Updated info – February 2017 – Rabbit calicivirus in Australia
- RHDV 1 – Original virus released in 1995
- RHDV1A – Variant of type 1 isolated in Sydney in 2014
- RHDV1 – K5 Variant (release planned in March 2017)
- RHDV 2 – First recorded in mid 2015 in Australia, 2010 in Europe
- RCV – A1 Non pathogenic virus present in wild population
There has been some confusion between the new variant of RHDV1 (K5) and the discovery in 2015 of RHDV2 in wild and pet rabbits. This new virus is called RHDV2, but is a different virus to RHDV1 and K5.
The pathogenic strains of the virus (RHDV1, RHDV1 K5 variant and RHDV2) are considered contagious and can be transmitted via; direct contact with infected rabbits, transmission via equipment and clothing, transmission by vectors including flies and mosquitos.
30 January 2017: Korean strain (K5) of Rabbit Haemorrhagic Disease Virus (RHDV)
During the first week of March 2017, a planned national release of RHDV1 K5, will go ahead. In April 2016, RHDV1 K5 was approved as a Restricted Chemical Product by the Australian Pesticides and Veterinary Medicine Authority (APVMA).
RHDV1 K5 is a variant of the (RHDV1) virus released in 1996. Based on scientific evidence to date, the existing RHDV1 vaccine (known as Cylap) is effective against RHDV1 K5.
It is recommended that all domestic rabbit owners be reminded to vaccinate their rabbits prior to the release of RHDV1 K5 and/or ensure their animals’ vaccinations are up-to-date.
The Department of Primary Industries recommend that rabbit owners take the following extra precautions:
- Prevent direct and indirect contact between domestic and wild rabbits.

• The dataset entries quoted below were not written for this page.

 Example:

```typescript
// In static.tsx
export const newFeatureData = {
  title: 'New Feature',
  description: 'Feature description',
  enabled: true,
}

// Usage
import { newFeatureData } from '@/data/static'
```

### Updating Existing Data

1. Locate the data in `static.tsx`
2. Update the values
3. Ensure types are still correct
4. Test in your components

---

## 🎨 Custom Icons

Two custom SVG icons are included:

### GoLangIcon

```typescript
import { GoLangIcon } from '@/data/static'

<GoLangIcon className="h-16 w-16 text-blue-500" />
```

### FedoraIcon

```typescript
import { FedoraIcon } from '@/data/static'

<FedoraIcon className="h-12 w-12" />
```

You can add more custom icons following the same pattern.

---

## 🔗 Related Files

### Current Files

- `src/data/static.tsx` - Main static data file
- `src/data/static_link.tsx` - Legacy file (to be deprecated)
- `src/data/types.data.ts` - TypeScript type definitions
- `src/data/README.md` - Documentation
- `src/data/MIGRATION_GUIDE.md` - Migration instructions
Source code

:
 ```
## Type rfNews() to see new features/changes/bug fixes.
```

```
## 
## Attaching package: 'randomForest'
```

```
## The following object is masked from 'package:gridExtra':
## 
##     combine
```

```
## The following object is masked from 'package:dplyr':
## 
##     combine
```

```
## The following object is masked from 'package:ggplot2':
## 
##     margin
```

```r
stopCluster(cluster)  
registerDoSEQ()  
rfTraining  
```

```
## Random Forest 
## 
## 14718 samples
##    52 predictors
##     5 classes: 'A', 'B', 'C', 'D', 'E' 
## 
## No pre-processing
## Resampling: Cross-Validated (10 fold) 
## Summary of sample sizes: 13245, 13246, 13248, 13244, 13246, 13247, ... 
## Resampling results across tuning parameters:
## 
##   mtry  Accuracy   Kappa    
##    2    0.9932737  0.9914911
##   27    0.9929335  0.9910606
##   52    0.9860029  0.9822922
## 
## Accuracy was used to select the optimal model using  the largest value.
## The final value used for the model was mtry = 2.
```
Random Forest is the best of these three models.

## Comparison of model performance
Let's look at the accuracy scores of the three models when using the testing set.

- Avoid cutting grass and feeding it to rabbits if there is the risk of contamination from wild rabbits.
- Wash hands, with warm soapy water between handling rabbits.
- Good insect control is also important and will help reduce the risks of introduction of both RHDV and myxomatosis. Insect control could include insect proofing the hutch or keeping the rabbits indoors.
- Infected rabbits should be isolated and disposed of in a manner that will minimise environmental contamination.
- All cages and equipment should be thoroughly cleaned and disinfected. Disinfectants that can be used to decontaminate any equipment include 10 % bleach, 10 % sodium hydroxide, or parvocide disinfectants.
RHDV1 K5 is not a new virus; it is a Korean variant of the existing virus already widespread in Australia. RHDV1 K5 will be released across more than 600 sites within Australia and is being coordinated through the State and Territory Governments.
Current Vaccination Recommendations
The Australian Veterinary Association (AVA) recommends that for best protection against the current virus about to be released (RHDV1-K5), previously released variants (RHDV1, RHDV1A) and the variant that emerged in parts of Australia in 2015 called RHDV2, the following protocols should be followed in consultation with your local veterinarian.
Kittens: 4, 8, 12 weeks of age, then every 6 months.
Adults: 2 vaccinations 1 month apart, then every 6 months.
This protocol is off-label. Cylap is not registered for use against RHDV2 or for 6 monthly use.
Based on studies conducted so far, giving the vaccine at more frequent intervals does not have negative health effects. Veterinarians need to advise owners that this protocol is off label. Vaccination should always be administered to healthy animals, and a risk/benefit discussion with an owner is strongly recommended before vaccination of animals with chronic illness. Young animals are anecdotally more likely to show post-vaccination lethargy and inappetence.
Owners of pet rabbits and breeding stock are urged to implement strict biosecurity measures to protect their animals from infection, and talk to their vets about how best to achieve this.